Program packaging: Since the tools under evaluation accept different types of input (e.g., source code and binaries), we further excluded the programs that failed to be packaged. We finally obtained 165 package-able open-source programs.
Cross-validating: To ensure the accuracy of our benchmark, we engaged three security experts from our anonymous industry partner in this process. These experts, with over 7 years of Java programming experience and over 5 years of vulnerability knowledge, verified the vulnerability locations identified by our automated process and cross-validated each other's work. This process involved:
4.1 Tool results validation: Each expert independently verified the vulnerability locations identified by our automated process.
4.2 Code context understanding: If discrepancies were found, each expert deeply analyzed the code where the vulnerability was reported, examining the functionality of the specific code segment, its role within the whole program, and its interactions with other components.
4.3 Vulnerability and patch review: Each expert thoroughly reviewed the details provided in the vulnerability and patch information obtained from sources such as NVD, Debian, and Red Hat Bugzilla.
4.4 Independent cross-validation: After each expert independently reviewed the identified vulnerabilities and patches, they cross-validated each other's results.
4.5 Consensus building: If disagreements arose during the independent cross-validation, a majority voting was used to make the decision. In cases where the votes were evenly split, a discussion was held to resolve the conflict.
4.6 Final voting and labeling: Once a consensus was reached through discussion, a final vote was taken to confirm the decision. The vulnerability was then labeled with detailed information such as its location, the software versions affected, and the specific methods where the vulnerabilities and patches were located.
As shown in the sheets below, the real-world benchmark includes 165 unique CVEs, which are mapped and grouped into 37 CWE weaknesses and 8 CWE Classes in CWE-1000 View, with 768 vulnerable methods ("vul_method_cnt") and corresponding 891 fixed ones ("fix_method_cnt") totally.
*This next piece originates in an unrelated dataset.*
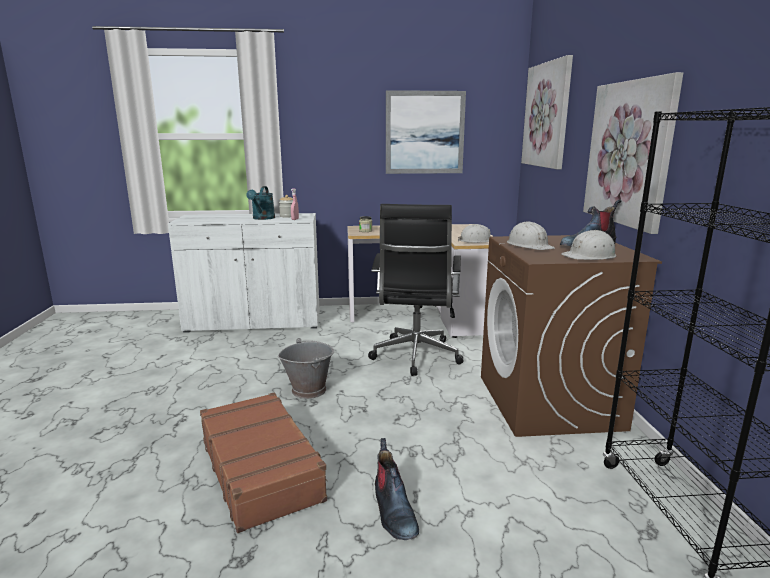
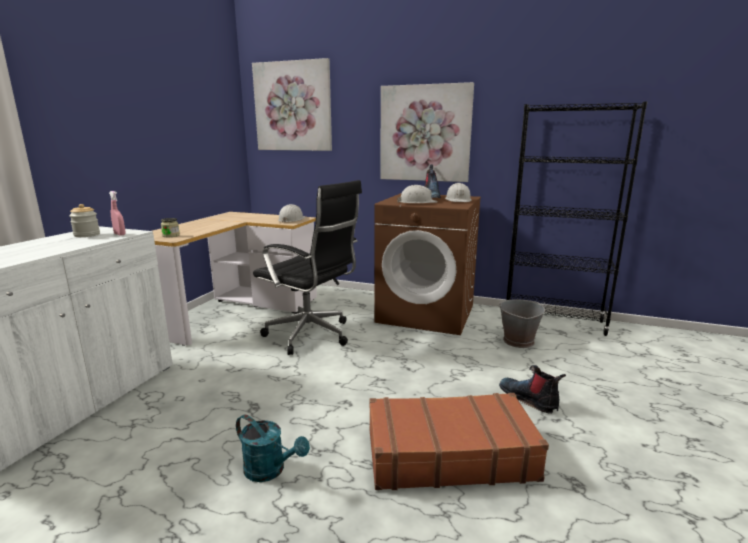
camera: 65 degrees left, 0 degrees up
turquoise watering can [246,186,275,220] -> turquoise watering can moved to [236,415,310,482]
grey bucket [278,338,334,399] -> grey bucket moved to [498,299,546,348]
boot [375,438,419,540] -> boot turned 135 degrees counterclockwise [499,365,566,414]
picture [386,90,466,174] -> none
To the best of our knowledge, it is the largest real-world Java vulnerability benchmark.
As displayed in Figure below, to further clarify the representativeness of the "real-world" dataset, we also displayed the popularity of all these programs by using GitHub stars(⋆), with average 3,108 stars till August 2022.
The Java CVE Benchmark data is available now, which contains vulnerable and patched versions for each program as follows:
Note: The naming convention for each CSV file within the zip files follows this structure: "Program Name", "CVE-ID", and "Version".
To illustrate, consider the file named "active-directory-plugin_CVE-2017-2649_active-directory-plugin-active-directory-2.2.csv". This name signifies that the CSV file contains information about the CVE-2017-2649 vulnerability, specifically in relation to the active-directory-plugin. The affected version of the program is represented as "active-directory-plugin-active-directory-2.2".
CSV File Content: Each CSV file contains label information for a specific CVE. This includes the Vulnerability Path (consisting of vulnerable files, line ranges, and method names) and the corresponding Fixed Path (featuring the fixed files, line ranges, and method names).
For example, with CVE-2017-2649, one of the vulnerable files is 'src/main/java/hudson/plugins/active_directory/ActiveDirectorySecur-ityRealm.java', with a line range of 208-210. The corresponding method is 'ActiveDirectorySecurityRealm'. The format for the Fixed Path information follows a similar structure.